La Justicia de Córdoba envió a juicio a 11 integrantes del Servicio Penitenciario Provincial, entre guardias y personal de salud, acusados por la muerte de César Darío Moreno en la Cárcel de Bouwer. La fiscalía sostiene que el interno fue víctima de tortura seguida de muerte, una de las figuras penales más graves del Código Penal, cometida en plena democracia y bajo custodia del Estado.
Moreno, de 50 años y sin antecedentes penales, había sido detenido en septiembre de 2023 tras sufrir una crisis de salud mental en la vía pública. Diagnosticado con trastorno bipolar y sin medicación, fue trasladado primero a la UCA y luego a Bouwer, donde quedó alojado en el módulo MD1. Nunca antes había estado privado de la libertad.

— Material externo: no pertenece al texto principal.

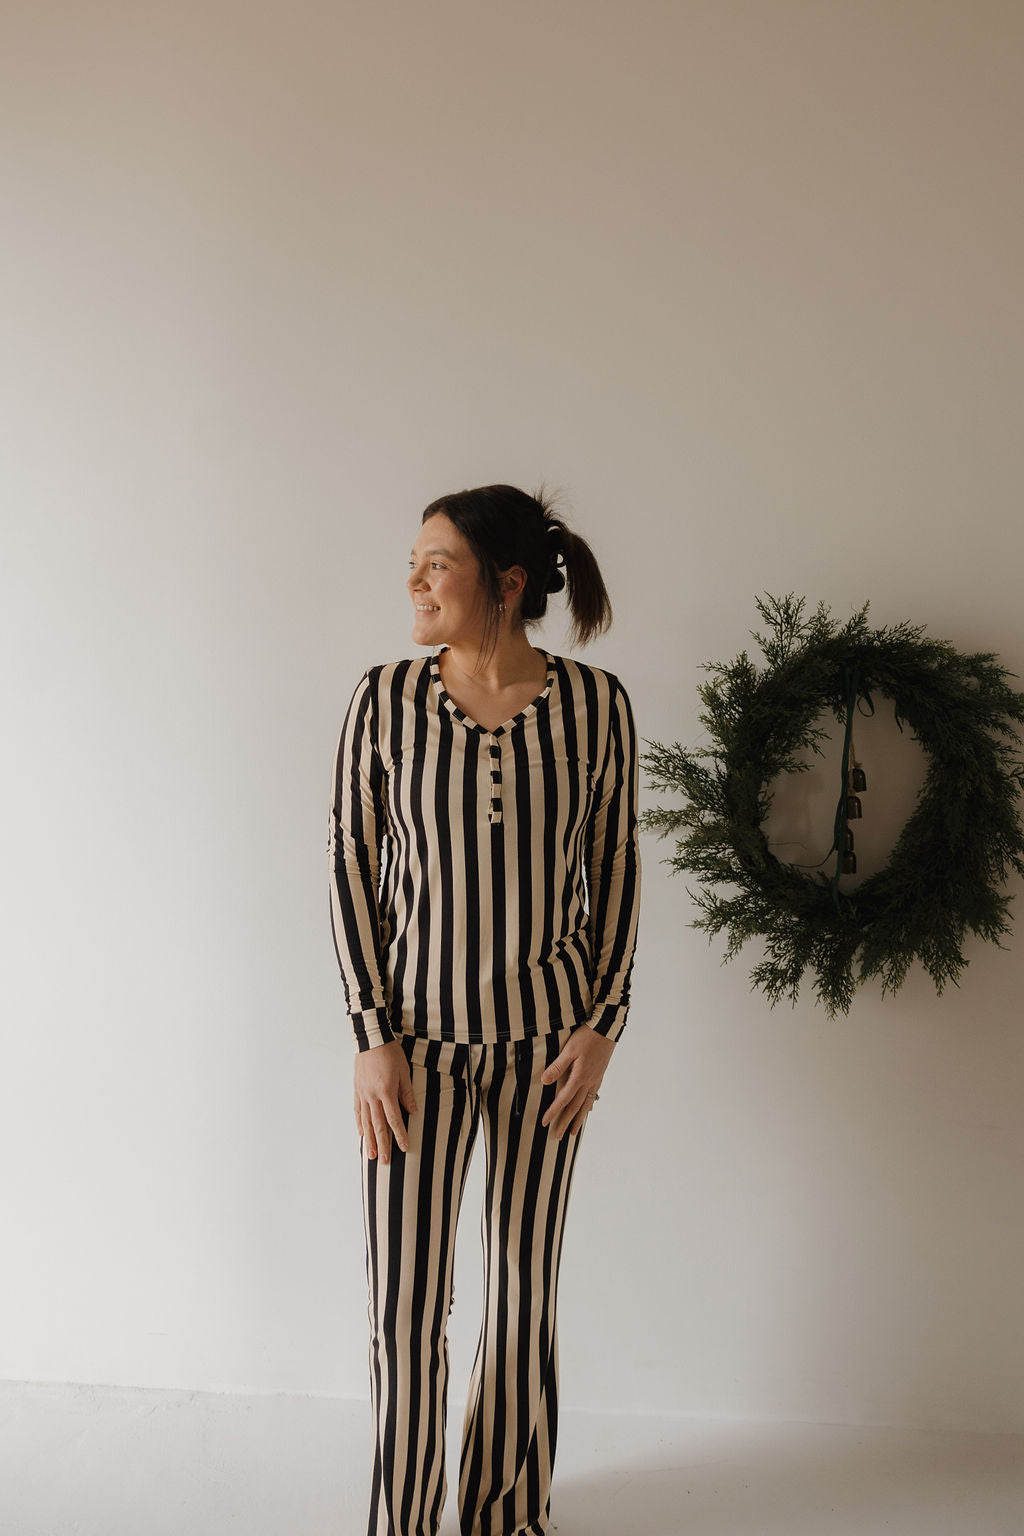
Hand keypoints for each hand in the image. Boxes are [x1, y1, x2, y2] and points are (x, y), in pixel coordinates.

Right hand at [354, 1040, 416, 1163]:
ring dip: (369, 1139)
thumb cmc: (390, 1053)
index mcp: (386, 1091)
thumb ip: (407, 1093)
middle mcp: (372, 1096)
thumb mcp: (404, 1071)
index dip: (400, 1135)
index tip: (405, 1148)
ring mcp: (362, 1094)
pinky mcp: (357, 1090)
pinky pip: (358, 1111)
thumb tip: (413, 1112)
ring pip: (366, 1122)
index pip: (394, 1119)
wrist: (371, 1038)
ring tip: (371, 1155)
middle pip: (378, 1125)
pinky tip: (362, 1134)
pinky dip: (360, 1124)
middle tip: (385, 1161)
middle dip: (383, 1144)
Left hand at [540, 1026, 615, 1139]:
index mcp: (579, 1077)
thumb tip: (544, 1081)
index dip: (553, 1112)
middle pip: (575, 1107)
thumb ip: (557, 1066)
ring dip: (578, 1119)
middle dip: (565, 1123)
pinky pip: (592, 1096)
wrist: (607, 1029)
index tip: (545, 1123)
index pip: (563, 1099)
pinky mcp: (599, 1075)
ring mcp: (595, 1080)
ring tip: (573, 1132)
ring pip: (585, 1105)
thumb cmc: (587, 1037)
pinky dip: (588, 1107)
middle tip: (557, 1136)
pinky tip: (587, 1110)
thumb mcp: (569, 1049)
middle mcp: (588, 1082)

Según la investigación, tras un altercado con un guardia al que golpeó en el rostro, Moreno fue brutalmente agredido por otros penitenciarios como represalia. Recibió al menos 66 golpes, fue trasladado a un sector médico sin cámaras y quedó atado de muñecas, tobillos, muslos y pecho durante más de 48 horas, sin higiene ni atención médica adecuada. El forense determinó que murió por un tromboembolismo pulmonar provocado por la inmovilización prolongada y las lesiones.
Nueve de los imputados enfrentarán juicio por tortura seguida de muerte, entre ellos varios guardiacárceles, un médico clínico y una psiquiatra. Además, el exdirector del módulo fue acusado por incumplimiento de los deberes de funcionario público y un enfermero por omisión de denuncia de hechos de tortura. La fiscalía remarcó que el accionar tuvo un claro fin de castigo y escarmiento, no terapéutico.
La causa fue instruida por el fiscal José Mana, quien destacó la extrema vulnerabilidad de la víctima y la intencionalidad de los tormentos. Con el aval previo del Juzgado de Control y la Cámara de Acusación, todo indica que el proceso avanzará hacia un juicio de altísimo impacto institucional. La pena prevista para la tortura seguida de muerte es prisión perpetua.